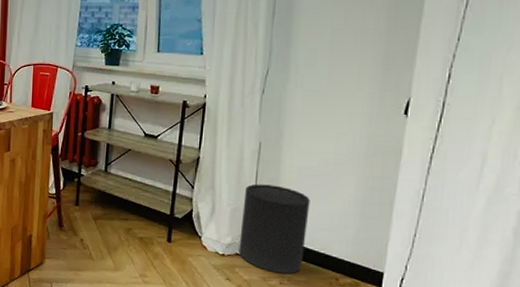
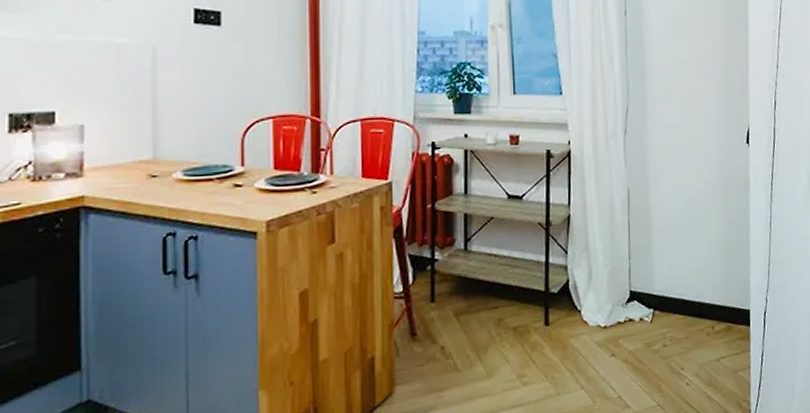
trash can: present [239,184,310,274] -> none [619,234,681,335]

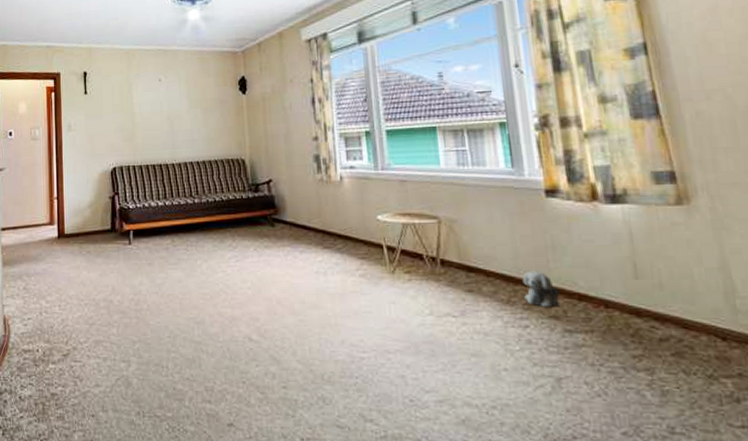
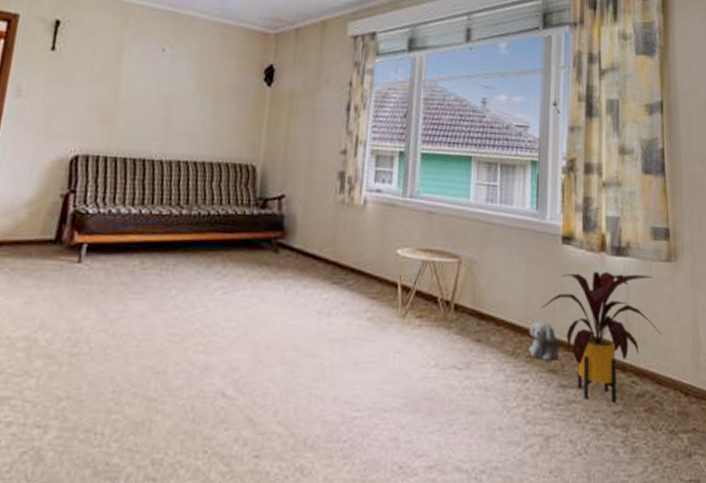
house plant: none [532,220,682,348] -> present [541,271,662,404]

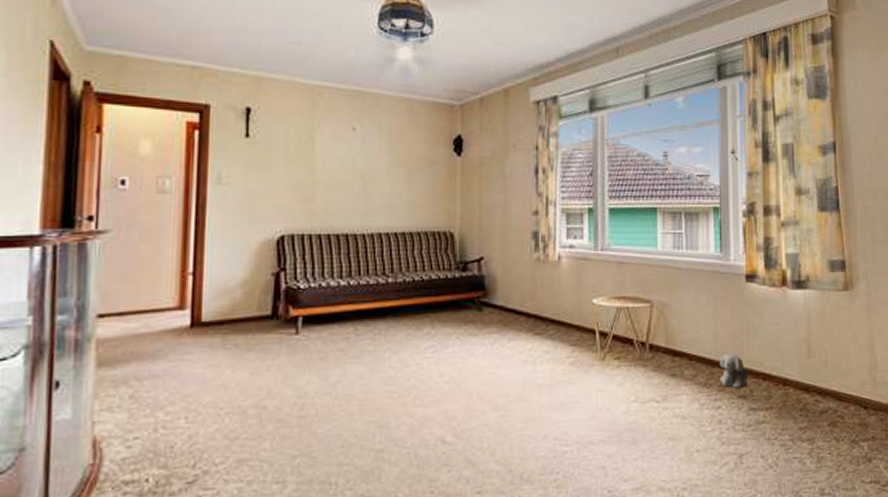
house plant: present [541,271,662,404] -> none [730,304,841,421]

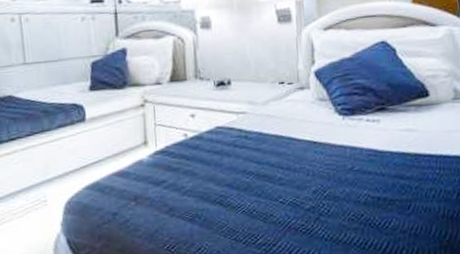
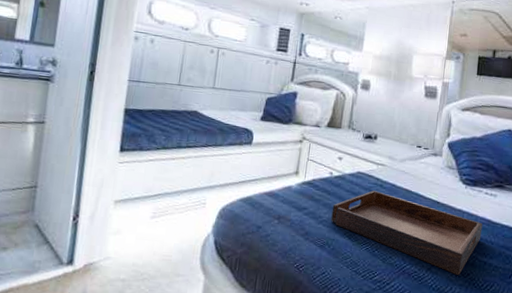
serving tray: none [194,144,370,219] -> present [331,190,483,275]

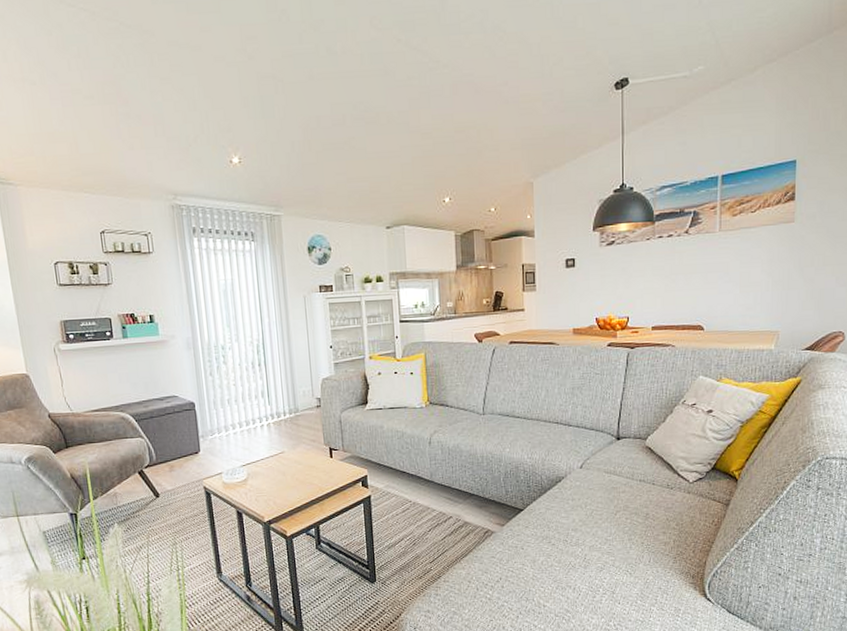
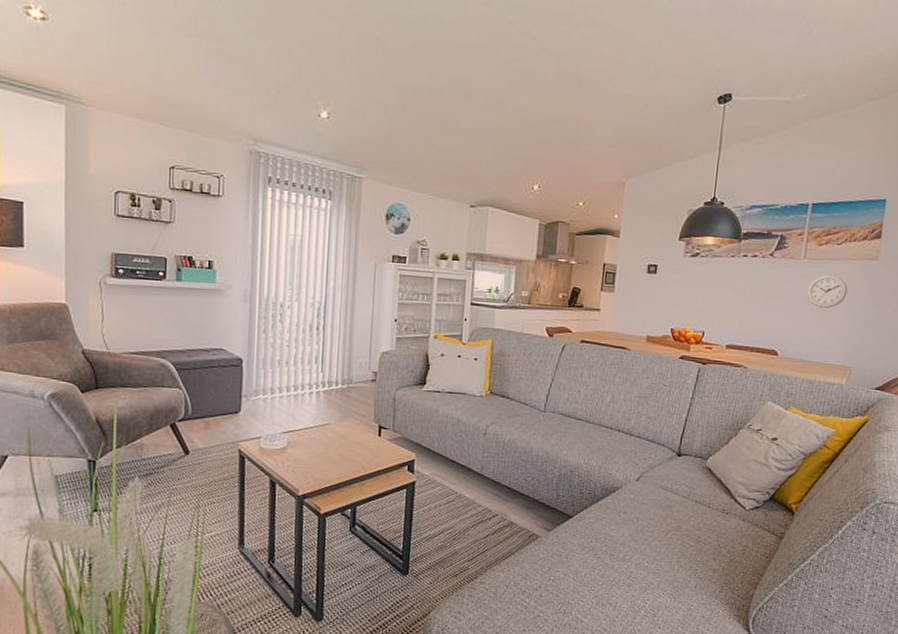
wall clock: none [726,243,767,278] -> present [807,274,848,309]

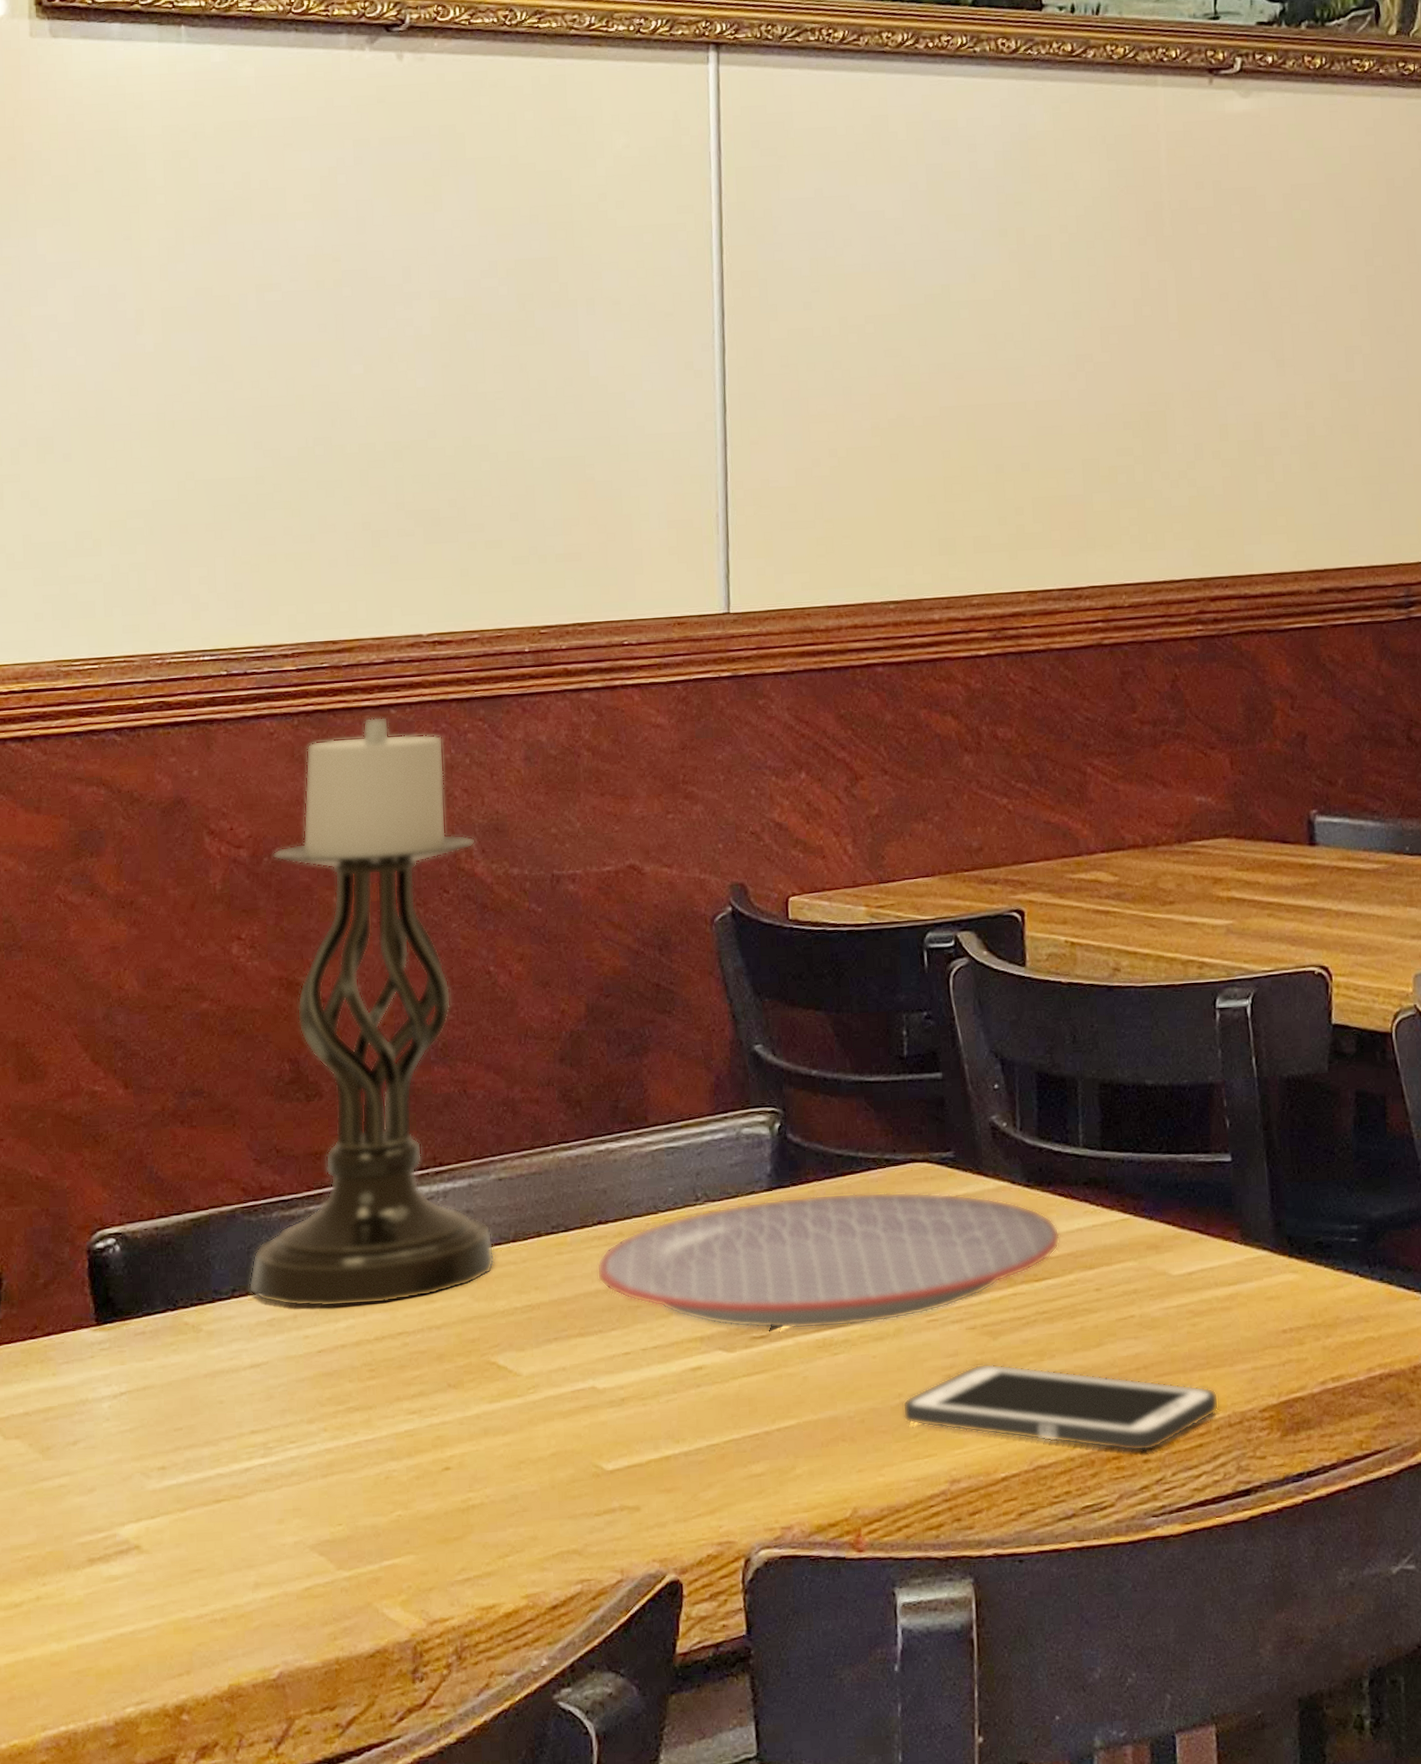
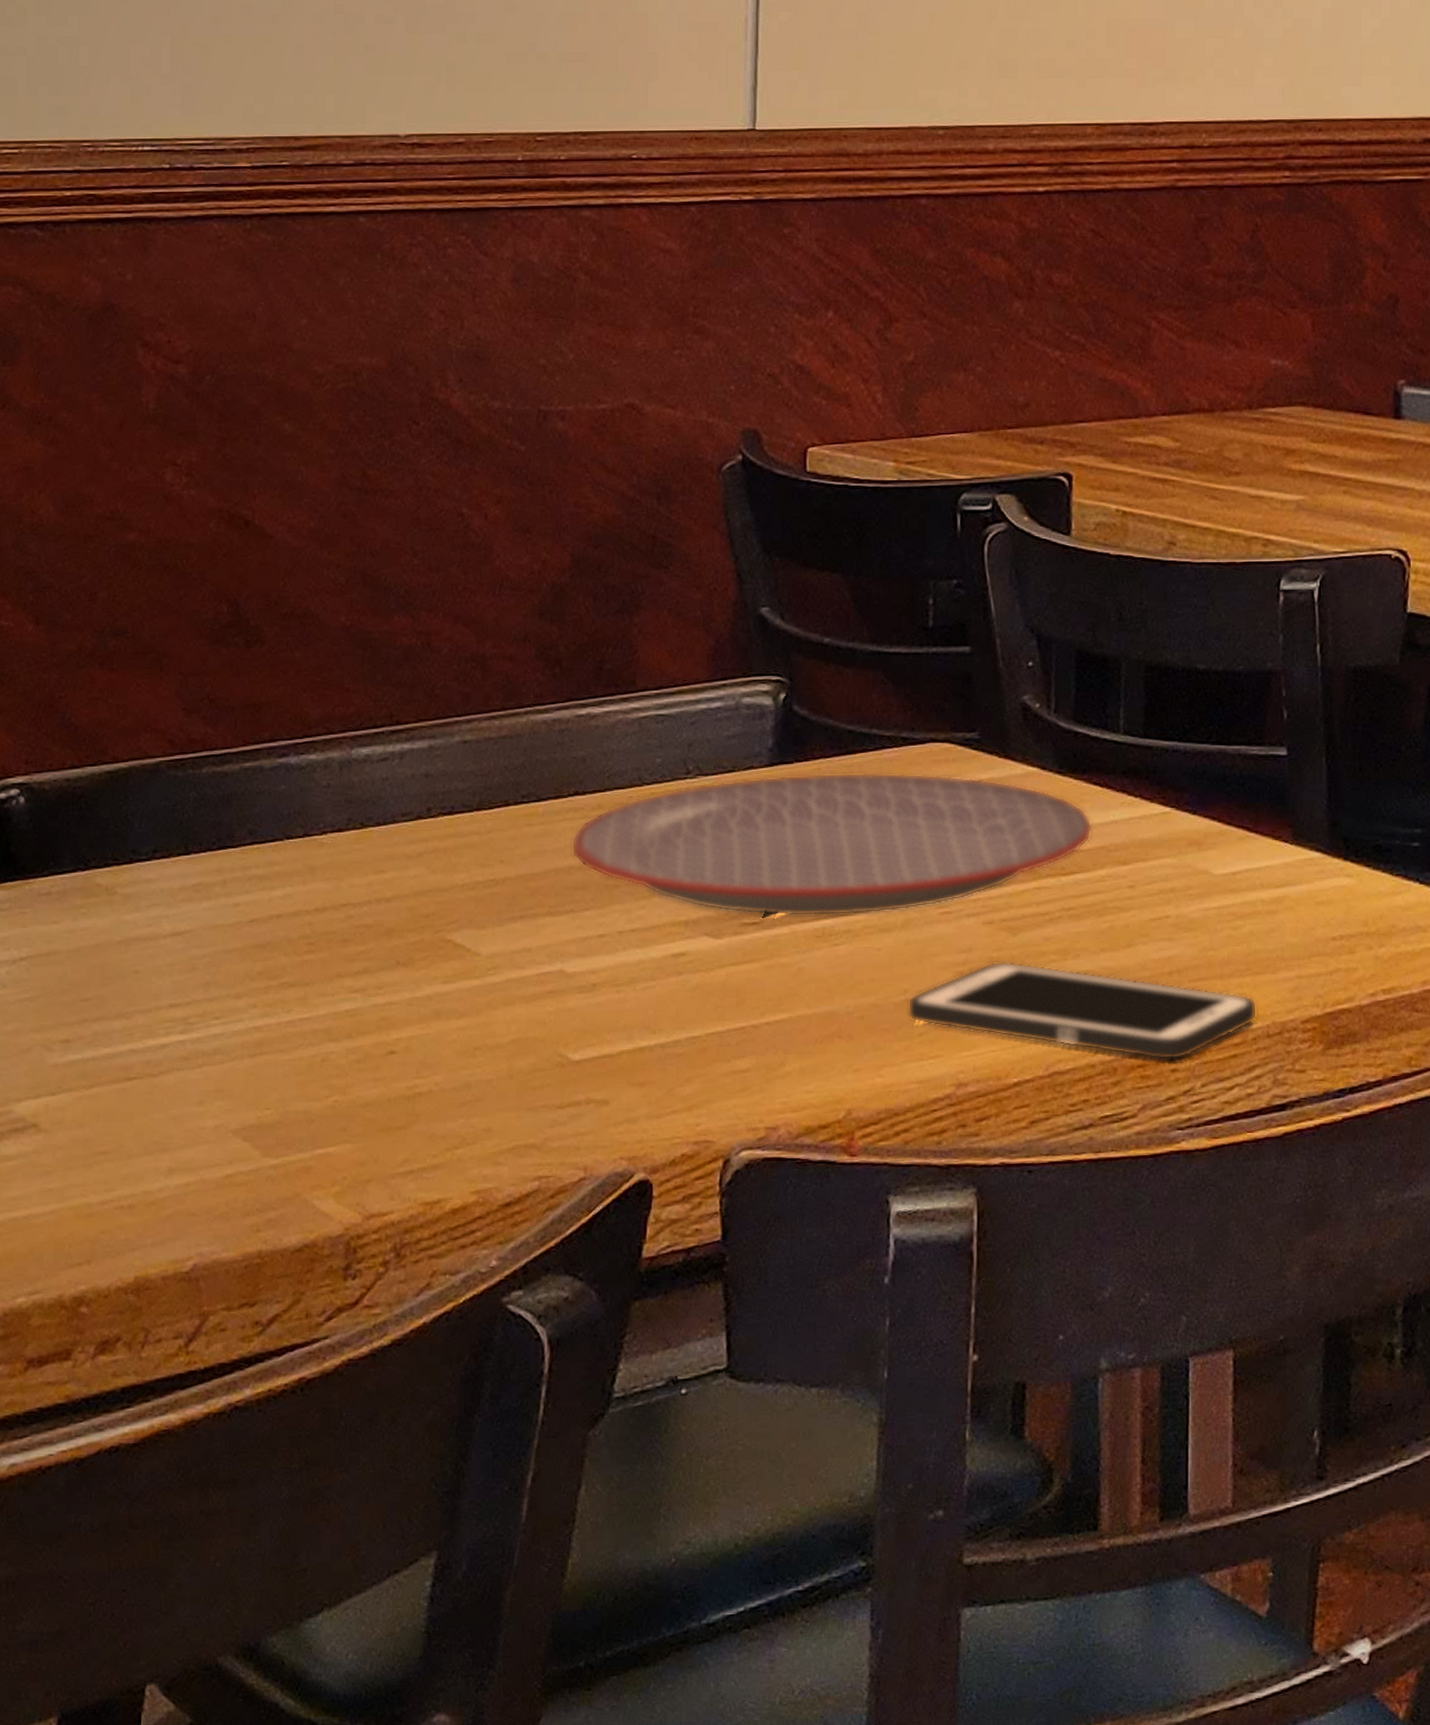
candle holder: present [248,717,496,1308] -> none [172,225,456,874]

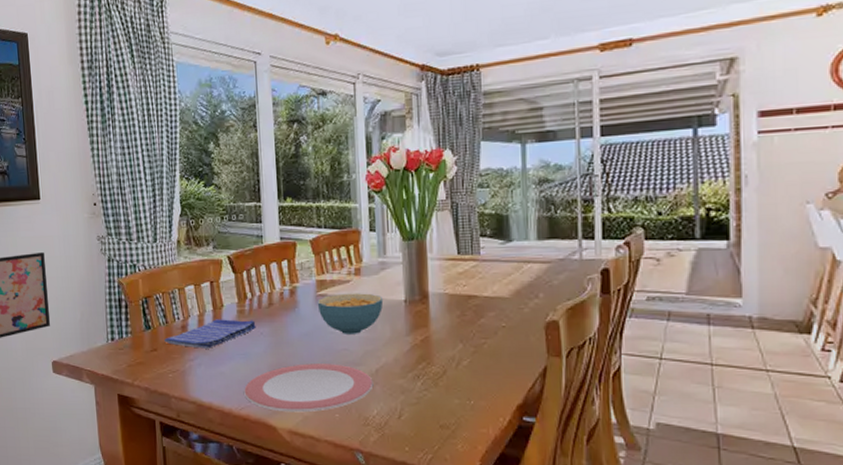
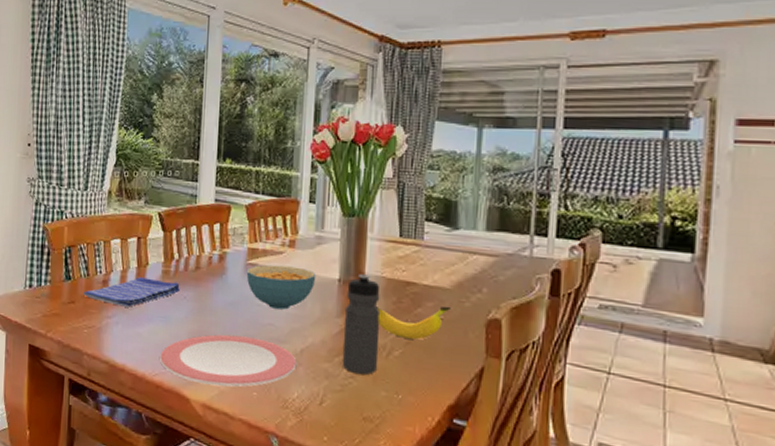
water bottle: none [413,293,449,387] -> present [342,274,381,375]
banana: none [442,314,511,348] -> present [376,306,451,340]

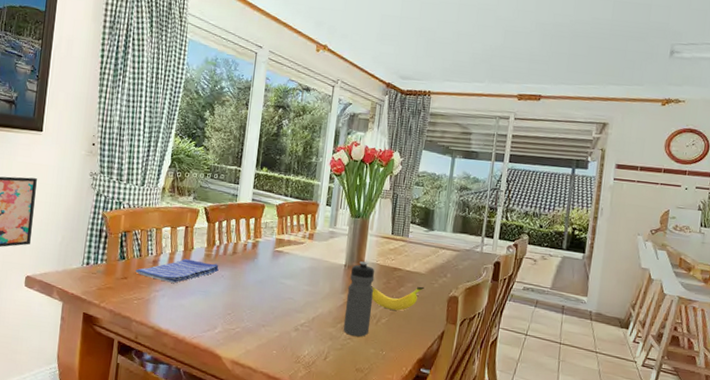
plate: present [160,334,297,387] -> none [198,306,309,347]
cereal bowl: present [246,264,316,310] -> none [273,252,328,287]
───
TASK GOAL:
Using the records above, report each line that contains the word "plant" by copying it.

REPLY:
house plant: none [532,220,682,348] -> present [541,271,662,404]
house plant: present [541,271,662,404] -> none [730,304,841,421]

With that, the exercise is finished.